Images of plotted data
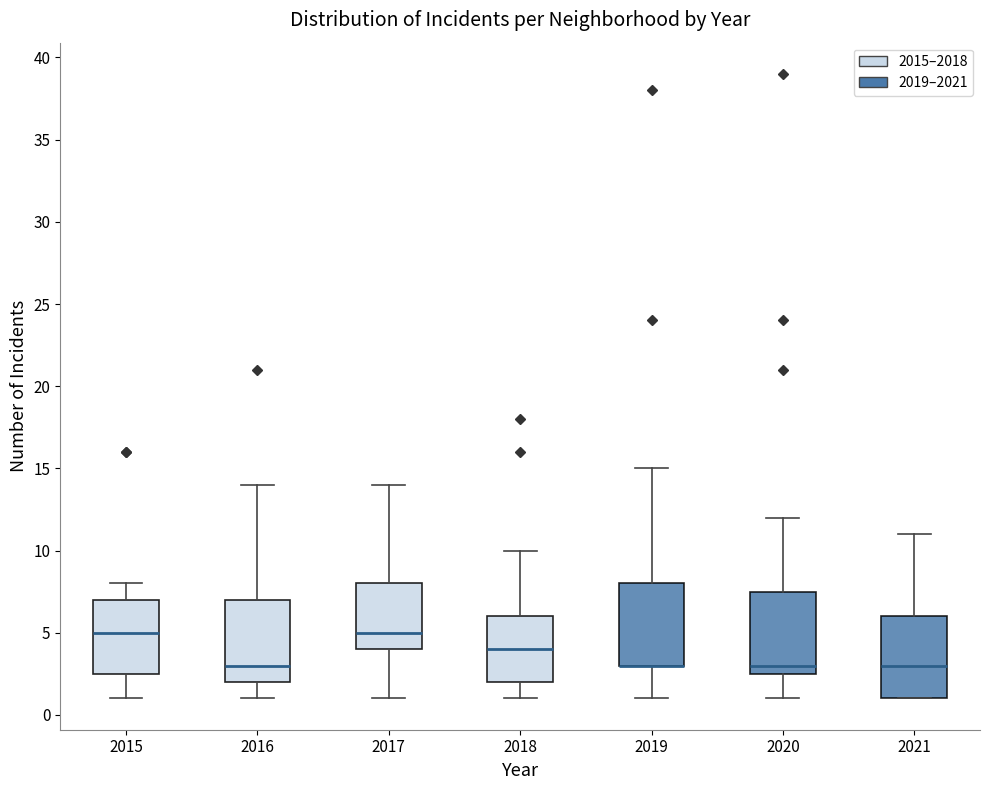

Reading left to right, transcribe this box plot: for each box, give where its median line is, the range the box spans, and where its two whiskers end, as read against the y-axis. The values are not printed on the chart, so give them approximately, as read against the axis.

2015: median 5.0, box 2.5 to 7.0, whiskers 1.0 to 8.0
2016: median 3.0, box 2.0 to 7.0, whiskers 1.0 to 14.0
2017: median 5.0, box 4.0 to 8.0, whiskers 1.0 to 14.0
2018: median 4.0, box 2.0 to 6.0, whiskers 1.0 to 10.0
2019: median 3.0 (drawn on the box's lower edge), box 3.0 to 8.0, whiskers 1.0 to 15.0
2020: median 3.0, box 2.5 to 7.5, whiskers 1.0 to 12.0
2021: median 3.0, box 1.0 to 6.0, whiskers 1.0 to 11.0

◆ EXERCISE DETAILS ◆
Print every line of the items above word for word, leaving out the pictures.

◆ RESULT OF THIS EXERCISE ◆
Reading left to right, transcribe this box plot: for each box, give where its median line is, the range the box spans, and where its two whiskers end, as read against the y-axis. The values are not printed on the chart, so give them approximately, as read against the axis.

2015: median 5.0, box 2.5 to 7.0, whiskers 1.0 to 8.0
2016: median 3.0, box 2.0 to 7.0, whiskers 1.0 to 14.0
2017: median 5.0, box 4.0 to 8.0, whiskers 1.0 to 14.0
2018: median 4.0, box 2.0 to 6.0, whiskers 1.0 to 10.0
2019: median 3.0 (drawn on the box's lower edge), box 3.0 to 8.0, whiskers 1.0 to 15.0
2020: median 3.0, box 2.5 to 7.5, whiskers 1.0 to 12.0
2021: median 3.0, box 1.0 to 6.0, whiskers 1.0 to 11.0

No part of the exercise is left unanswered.